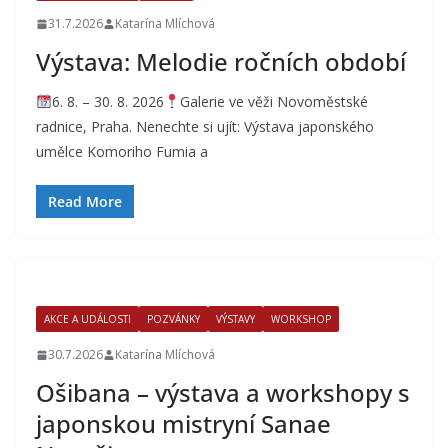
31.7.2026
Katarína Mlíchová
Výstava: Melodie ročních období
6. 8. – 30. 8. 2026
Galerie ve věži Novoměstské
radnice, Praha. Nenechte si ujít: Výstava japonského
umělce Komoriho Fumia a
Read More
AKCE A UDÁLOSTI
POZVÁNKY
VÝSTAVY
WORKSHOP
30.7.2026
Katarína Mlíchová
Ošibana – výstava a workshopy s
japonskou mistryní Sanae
* * *
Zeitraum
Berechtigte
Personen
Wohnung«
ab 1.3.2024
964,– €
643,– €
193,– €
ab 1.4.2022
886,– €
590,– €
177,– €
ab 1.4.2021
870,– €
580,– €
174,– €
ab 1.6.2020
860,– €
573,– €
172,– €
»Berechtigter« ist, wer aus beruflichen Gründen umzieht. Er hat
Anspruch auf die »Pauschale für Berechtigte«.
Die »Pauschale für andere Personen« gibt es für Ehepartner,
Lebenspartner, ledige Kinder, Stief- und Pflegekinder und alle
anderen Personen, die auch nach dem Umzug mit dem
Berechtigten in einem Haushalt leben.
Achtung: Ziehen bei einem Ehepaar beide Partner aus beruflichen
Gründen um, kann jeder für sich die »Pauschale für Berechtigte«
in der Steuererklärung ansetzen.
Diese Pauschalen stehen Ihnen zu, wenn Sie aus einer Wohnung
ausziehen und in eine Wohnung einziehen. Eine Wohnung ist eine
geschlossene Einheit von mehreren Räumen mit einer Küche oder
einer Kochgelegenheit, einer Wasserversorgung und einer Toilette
==
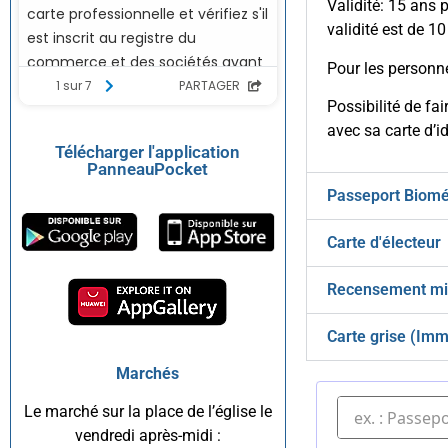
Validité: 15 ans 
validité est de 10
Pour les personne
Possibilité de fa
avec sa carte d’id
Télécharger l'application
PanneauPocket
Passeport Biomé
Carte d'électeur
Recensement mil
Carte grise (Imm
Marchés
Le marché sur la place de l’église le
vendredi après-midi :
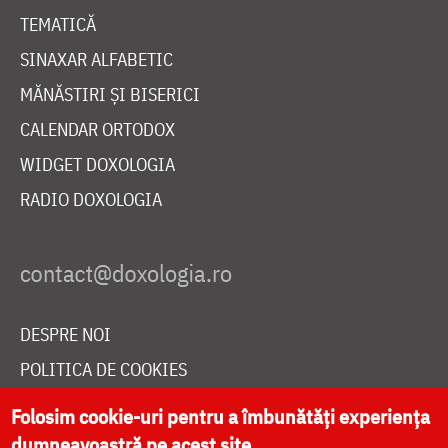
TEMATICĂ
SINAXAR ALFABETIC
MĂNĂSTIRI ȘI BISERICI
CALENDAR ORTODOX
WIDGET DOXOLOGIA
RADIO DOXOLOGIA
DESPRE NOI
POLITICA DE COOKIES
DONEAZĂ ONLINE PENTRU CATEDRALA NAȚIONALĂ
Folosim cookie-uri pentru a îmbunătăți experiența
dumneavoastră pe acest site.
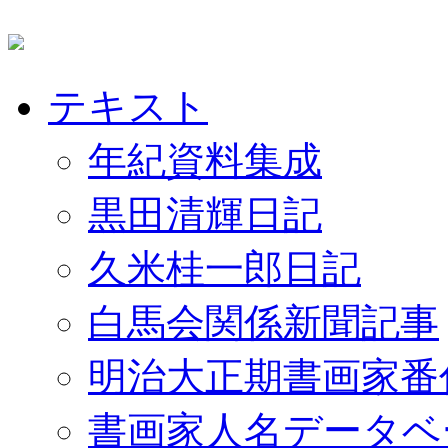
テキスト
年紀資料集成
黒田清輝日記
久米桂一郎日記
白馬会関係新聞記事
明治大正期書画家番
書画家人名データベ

▶ **WHAT YOU WILL DO**: Each line above that carries the string "Wohnung" has to be returned.

▶ **SOLUTION TO THIS EXERCISE**:
Wohnung«
Diese Pauschalen stehen Ihnen zu, wenn Sie aus einer Wohnung
ausziehen und in eine Wohnung einziehen. Eine Wohnung ist eine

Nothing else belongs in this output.